* EXTRACTED RECORDS *
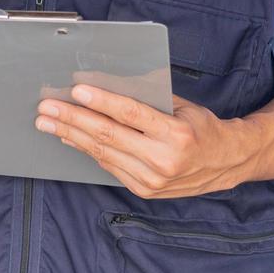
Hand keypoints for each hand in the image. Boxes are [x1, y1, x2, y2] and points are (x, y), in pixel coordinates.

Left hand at [34, 85, 259, 197]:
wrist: (226, 163)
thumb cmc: (201, 126)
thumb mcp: (180, 106)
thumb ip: (146, 98)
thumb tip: (103, 83)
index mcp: (176, 133)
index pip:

* PROBLEM TO SOLVE *
Repeat the data verbatim through the "index mcp: (176, 133)" line, no pictures.

* RESULT FOR THIS EXERCISE *
Hand keypoints for each hand in the image. Boxes are [x1, y1, x2, y2] and points are (x, y), in pixel coordinates.

Left hand at [34, 85, 259, 197]:
wrist: (226, 163)
thumb cmc: (201, 126)
thumb mcp: (180, 106)
thumb ip: (146, 98)
thumb tip: (103, 83)
index mcp: (176, 133)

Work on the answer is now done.